Now I see that much differently. Really, I do think I'm lucky in so many ways, and it was anger and fear at the time that soured that moment. I would be much more effusive and sincere if someone were to make those comments to me today, because I really see it now. I am hoping your chance comes soon, MM. For you and your son. 

Oh, I just read your next posting. Thank you, truly, MM. I often think I am just mindlessly babbling and boring people silly, so I really take it as a great compliment that you got something out of this particular ramble. I think it takes a huge amount of bravery to accept from a stranger, because like you said, how scary and awkward to discuss personal feelings with them.

I think you've really hit upon some very important truths in your coping strategy. I think we all need hope, we need to be brave enough to let ourselves hope, but I am utterly useless at this, so cannot help. I so understand the drive to do this to oneself. I am an accomplished pessimist and I tend to downplay everything and not tell anyone about any major possibilities in my life.

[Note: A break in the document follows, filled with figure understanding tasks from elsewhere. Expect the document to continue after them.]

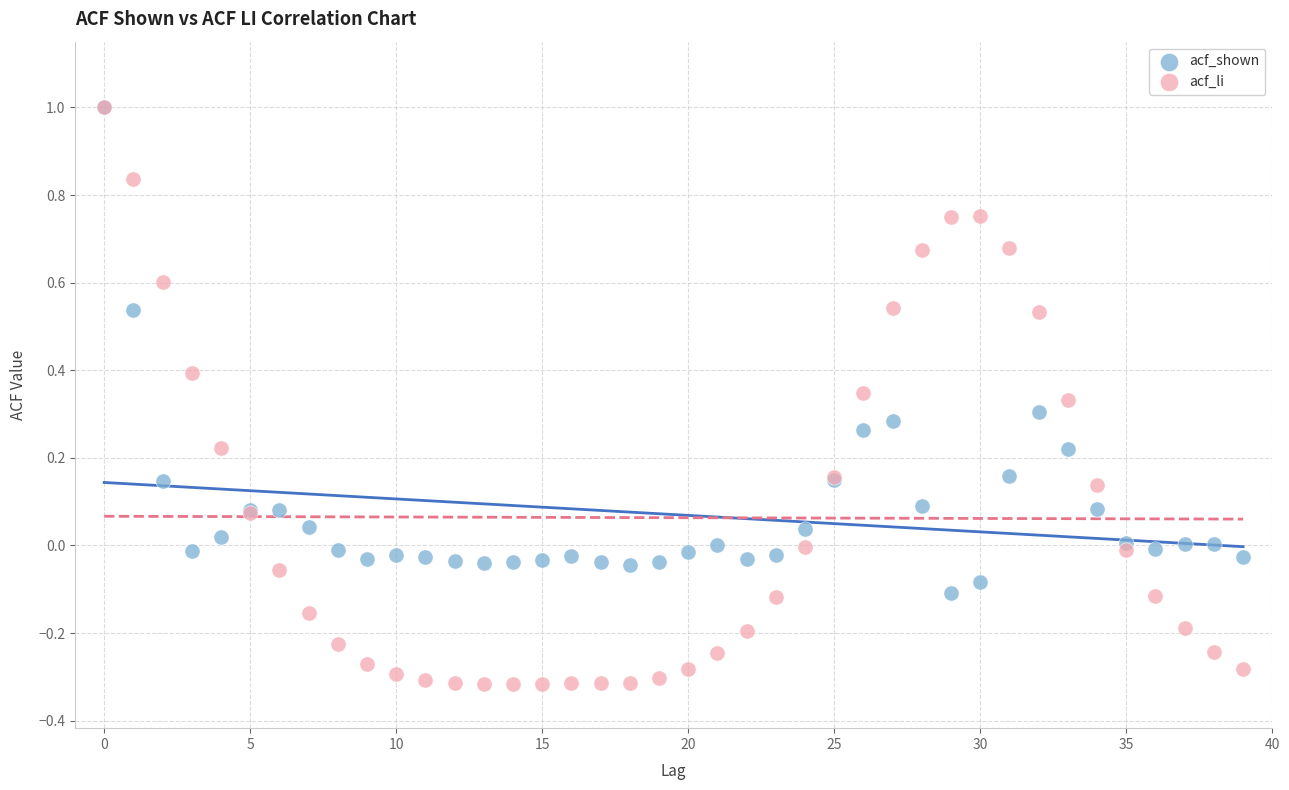

What are all the series names shown in the legend?

acf_shown, acf_li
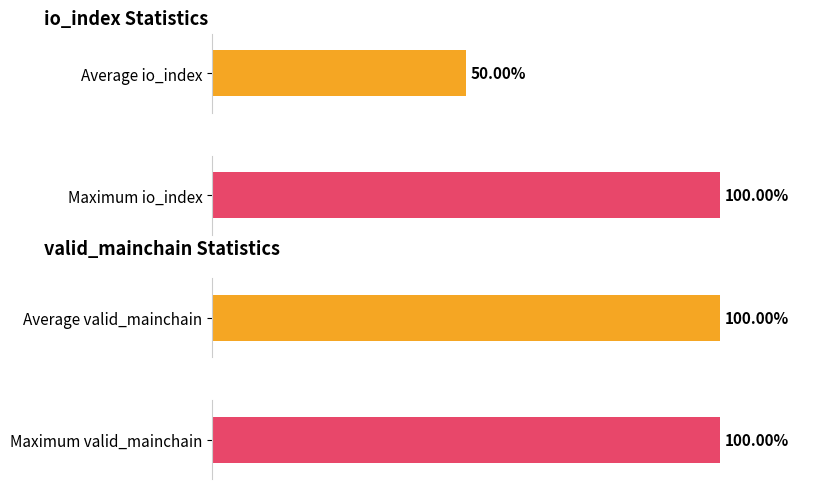

How many bars are there in each group?

2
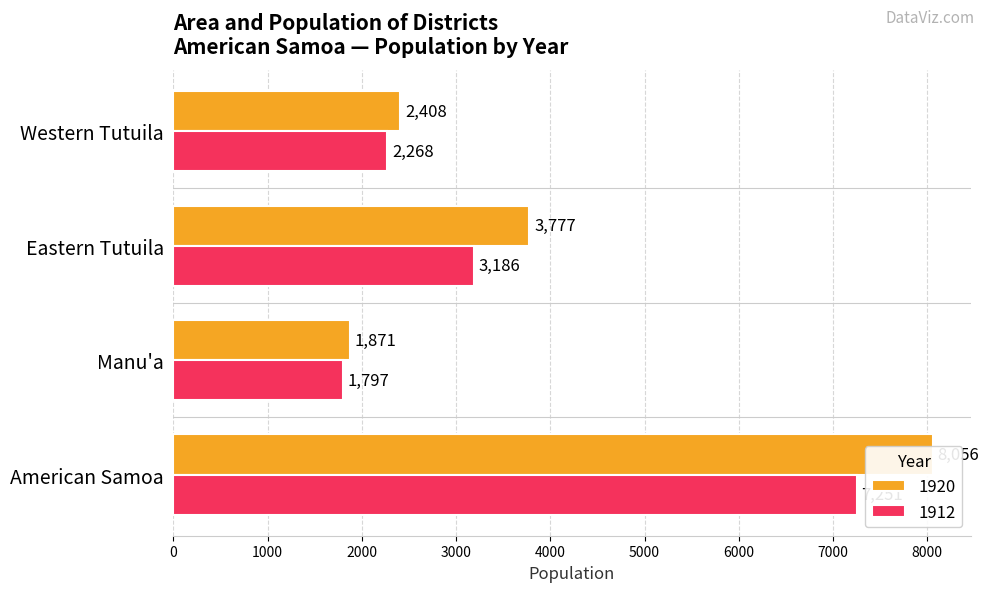

What is the difference between the second highest and second lowest values in the 1920 series?

1369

I told no one about my pregnancies for fear I would miscarry and then have to go back and explian, I was not happy that Gwyn told my father about his job interview because I knew my father would phone every few days and ask, and if things had not worked out, who wants to field those questions. I get this self-preservation extinct. I know my transplant is going to last a good long time, probably for the rest of my life, but in most areas of life I have no confidence and am always shocked when anything goes right.  I feel like I cheated myself out of sharing a lot of excitement with others over what could be, and often what eventually came to pass. So, I have no decent tips on how to muster up the courage to change this behaviour. I think recognising it is an impressive first step, though.

[paris]

It is harder on the donor because they are a healthy person and  they have major surgery to remove an organ.  The recipient is sick and suddenly has a kidney that is working.   I admire anyone who would be tested, let alone donate.  People can be amazing.  I hope and pray that donors will be found for all who are waiting.  And pray especially for patience --- that is the hardest part!